Court Opinion

ID: 9833948
Source: CourtListenerOpinion
Date Created: 2023-09-01 23:10:42.924276+00
Date Added: 2024-06-11T07:44:09.704683
License: Public Domain

On Rehearing.
On motion of appellants we make the following additional conclusions of fact:
Appellee’s original dwelling house was burned in the spring of 1922. Immediately after the fire he “cleaned out a little smokehouse on the place and lived in that” and cultivated the cleared land in 1923. The nature and extent of the crops raised on the cleared land for the year 1923 were not fully shown. In June of 1923 appellee occupied what was known in the record as “the Daniels house,” located about 2½ miles from the premises in controversy, as headquarters for his work as a tie .maker. He continued using the Daniels house as headquarters for his work until Christmas, 1923. While he was occupying this house, his plow tools and a portion of his household goods were stored in his house upon the premises in controversy. “The character and amount of the household goods and plow tools left on the premises were not disclosed by the evidence.” While he was occupying the Daniels house, appellee, according to his testimony, “returned to the premises as often as every ten or fifteen days and according to the son’s testimony, he and his father returned as often as once a week and stayed all night on the place. The fence around the patch or garden was kept up and the well kept cleaned out and in condition for use. During this time there were two small buildings on the place; the smokehouse (being used as a residence), some ten or twelve feet in size, and a chicken house, about eight by ten feet in size, made of poles * * * the record does not disclose whether these buildings were kept locked or otherwise fastened during this period of time.”

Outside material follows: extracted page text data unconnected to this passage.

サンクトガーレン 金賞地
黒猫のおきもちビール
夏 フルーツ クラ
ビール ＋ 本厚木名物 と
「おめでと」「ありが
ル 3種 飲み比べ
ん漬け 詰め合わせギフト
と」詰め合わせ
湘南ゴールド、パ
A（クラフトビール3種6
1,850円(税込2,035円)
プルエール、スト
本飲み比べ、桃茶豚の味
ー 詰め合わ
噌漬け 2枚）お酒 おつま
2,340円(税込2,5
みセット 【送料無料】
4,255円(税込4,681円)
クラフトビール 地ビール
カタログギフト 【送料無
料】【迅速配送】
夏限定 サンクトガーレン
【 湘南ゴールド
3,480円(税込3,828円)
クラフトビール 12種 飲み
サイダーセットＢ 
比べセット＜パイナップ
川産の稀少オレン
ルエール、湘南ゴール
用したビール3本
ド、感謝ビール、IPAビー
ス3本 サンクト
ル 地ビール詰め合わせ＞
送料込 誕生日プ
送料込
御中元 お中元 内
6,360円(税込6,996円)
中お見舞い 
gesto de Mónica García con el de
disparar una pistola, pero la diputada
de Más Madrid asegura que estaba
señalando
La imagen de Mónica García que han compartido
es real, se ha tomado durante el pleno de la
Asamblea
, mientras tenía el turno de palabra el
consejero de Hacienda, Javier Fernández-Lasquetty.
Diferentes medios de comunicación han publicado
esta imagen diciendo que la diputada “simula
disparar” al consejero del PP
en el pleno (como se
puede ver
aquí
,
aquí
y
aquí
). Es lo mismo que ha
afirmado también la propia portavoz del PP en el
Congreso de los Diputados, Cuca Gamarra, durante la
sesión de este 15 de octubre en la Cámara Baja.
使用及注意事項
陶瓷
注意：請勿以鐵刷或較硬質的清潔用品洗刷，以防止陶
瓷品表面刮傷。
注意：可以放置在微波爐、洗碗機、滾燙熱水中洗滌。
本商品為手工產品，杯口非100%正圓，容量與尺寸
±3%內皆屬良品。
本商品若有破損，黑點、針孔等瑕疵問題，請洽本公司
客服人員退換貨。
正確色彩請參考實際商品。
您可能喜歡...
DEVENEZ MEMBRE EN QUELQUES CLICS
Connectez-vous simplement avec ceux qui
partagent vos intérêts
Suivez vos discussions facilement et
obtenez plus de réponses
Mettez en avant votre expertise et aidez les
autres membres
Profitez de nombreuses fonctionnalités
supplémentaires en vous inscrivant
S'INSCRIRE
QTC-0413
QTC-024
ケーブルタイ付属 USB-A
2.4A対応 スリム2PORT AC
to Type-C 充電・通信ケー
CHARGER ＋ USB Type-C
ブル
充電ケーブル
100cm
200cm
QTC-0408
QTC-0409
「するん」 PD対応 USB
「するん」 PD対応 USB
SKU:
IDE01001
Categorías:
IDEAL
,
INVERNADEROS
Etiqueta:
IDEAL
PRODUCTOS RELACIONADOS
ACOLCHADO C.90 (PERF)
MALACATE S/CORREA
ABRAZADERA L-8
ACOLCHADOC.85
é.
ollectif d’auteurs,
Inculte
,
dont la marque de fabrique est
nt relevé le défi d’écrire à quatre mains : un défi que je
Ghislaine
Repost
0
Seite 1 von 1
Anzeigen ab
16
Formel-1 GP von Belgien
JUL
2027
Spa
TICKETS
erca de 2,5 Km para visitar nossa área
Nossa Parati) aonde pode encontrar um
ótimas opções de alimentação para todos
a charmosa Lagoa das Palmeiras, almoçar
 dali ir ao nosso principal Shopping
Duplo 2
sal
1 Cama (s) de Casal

In view of all the circumstances in the case, we make the additionhl conclusion that appellee kept the doors and windows of his house securely fastened in his absence. While there is no direct evidence to this effect, yet the circumstances warrant that conclusion. After Christmas in 1923 appellee rebuilt the dwelling house on the premises in controversy, and continuously occupied the same until 1925. During 1925 he again occupied the Daniels house, as he did from June to Christmas in 1923, using it as headquarters for his work as a tie maker. Though, for the most part, the following conclusion requested by appellants is only a repetition of what we have said in the original opinion, we again restate it at their special request:
“He was a widower, having two sons and a daughter. The daughter at that time was married. The younger son stayed on the premises and trapped during the winter until March, 1925, and again when the trapping season opened in November of that year, 'he went back and stayed at the place and trapped. From March to November of 1925, the younger son stayed with his father at the Hooks place, or Daniels place, and assisted in making ties.. The older son was during that time in the State of Arkansas. The father and son returned to the premises and looked after it — the father’s testimony being that he returned to the place as often as every ten or fifteen days and stayed all night, and the son’s testimony being that he and his father went to the place once a week and sometimes twice a week and stayed all night and all day.”
The facts as to appellee’s house, upon the premises in controversy, being looked after and fastened during his absence in 1925, were about the same as in 1923, and will support the inference that they were locked and fastened. The fence around the little garden or patch was kept in repair and in condition for use.
As to whether Bumpstead’s possession was hostile and under a claim of right while he occupied the premises was a controverted issue, and the defendants offered considerable testimony to show that the plaintiff did not claim the land as his own to hold for him*826self throughout the limitation period. The facts offered by appellee on these issues are summarized in the original opinion.
Except as to the additional conclusions of fact requested by appellants, their motion for rehearing is in all things overruled.